===== Reading text
Machining centers, unlike other CNC machines, combine many functions. The reason for using the term “center” is attributed to the fact that it encompasses many features in one place. A Machining Center can be horizontal, vertical, and universal type. Because of Computer-controlled tools in a Machining Center, unlike other standard CNC machines, complete much more complex operations without reflecting complexity to the CNC operator. These CNC machines are generally famous for being more robust, rigid, and efficient than other machines. At the same time, they are more expensive due to the advanced functions they provide. Machining centers provide advanced Automatic Tool Changers, Automatic Pallet Changers, chips, and coolant management.

This article explains everything you need to know about Machining centers. We will deep-dive into types of machining centers, their features, what makes them a good choice over others, why they are different than other CNC machines, etc.

What is a Machining Center?

A Machining Center is a convenient CNC machine with the ability to perform many standard and advanced machining operations such as hole drilling, milling, boring, and tapping. It is an all-in-one solution, along with the feature of tool and pallet changing functions.

How Does a Machining Center Work?

Machining Centers work using computerized control systems, just like other CNC machines. They have servo motors working alongside drivers, and there’s also a PLC (programming logic controller) included. The PLC manages various tasks in the system, such as changing tools, swapping pallets, controlling probing cycles, and controlling the chip conveyor. The program, which is in G-Code format, is read by the controller, and it oversees the real-time control of the X, Y, and Z axes.
==========
▶ [To do]
Please quote the machining center article word for word, from "What is a Machining" up to and including "and Z axes.".
===== Information shown
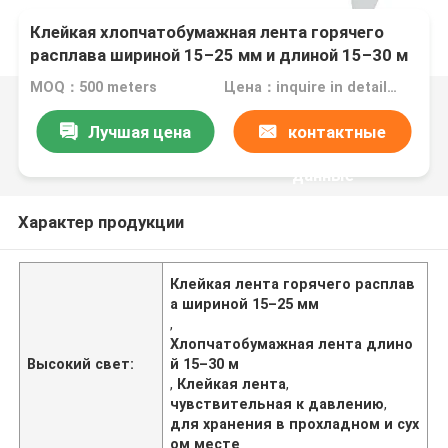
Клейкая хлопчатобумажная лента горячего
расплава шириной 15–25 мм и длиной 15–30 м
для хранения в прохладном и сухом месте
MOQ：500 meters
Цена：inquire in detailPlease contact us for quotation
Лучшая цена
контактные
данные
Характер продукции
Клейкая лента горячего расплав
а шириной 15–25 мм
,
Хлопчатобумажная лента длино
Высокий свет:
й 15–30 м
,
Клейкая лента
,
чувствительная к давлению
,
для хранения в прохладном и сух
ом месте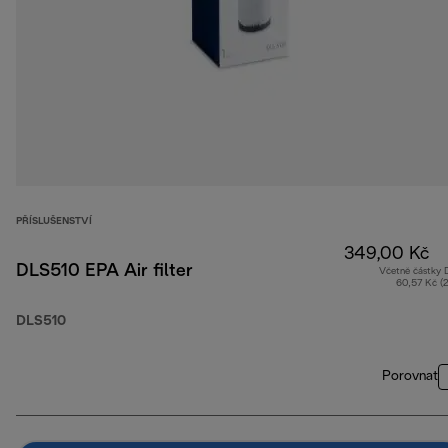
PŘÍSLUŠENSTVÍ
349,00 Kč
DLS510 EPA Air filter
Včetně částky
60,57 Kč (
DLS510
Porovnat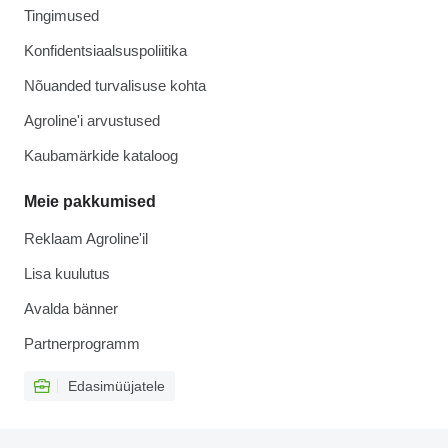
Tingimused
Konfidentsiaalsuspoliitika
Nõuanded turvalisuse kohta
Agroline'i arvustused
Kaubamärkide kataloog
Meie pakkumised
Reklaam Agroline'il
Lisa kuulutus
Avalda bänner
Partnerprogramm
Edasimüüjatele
==========
▶ [Task answer]
What is a Machining Center?

A Machining Center is a convenient CNC machine with the ability to perform many standard and advanced machining operations such as hole drilling, milling, boring, and tapping. It is an all-in-one solution, along with the feature of tool and pallet changing functions.

How Does a Machining Center Work?

Machining Centers work using computerized control systems, just like other CNC machines. They have servo motors working alongside drivers, and there’s also a PLC (programming logic controller) included. The PLC manages various tasks in the system, such as changing tools, swapping pallets, controlling probing cycles, and controlling the chip conveyor. The program, which is in G-Code format, is read by the controller, and it oversees the real-time control of the X, Y, and Z axes.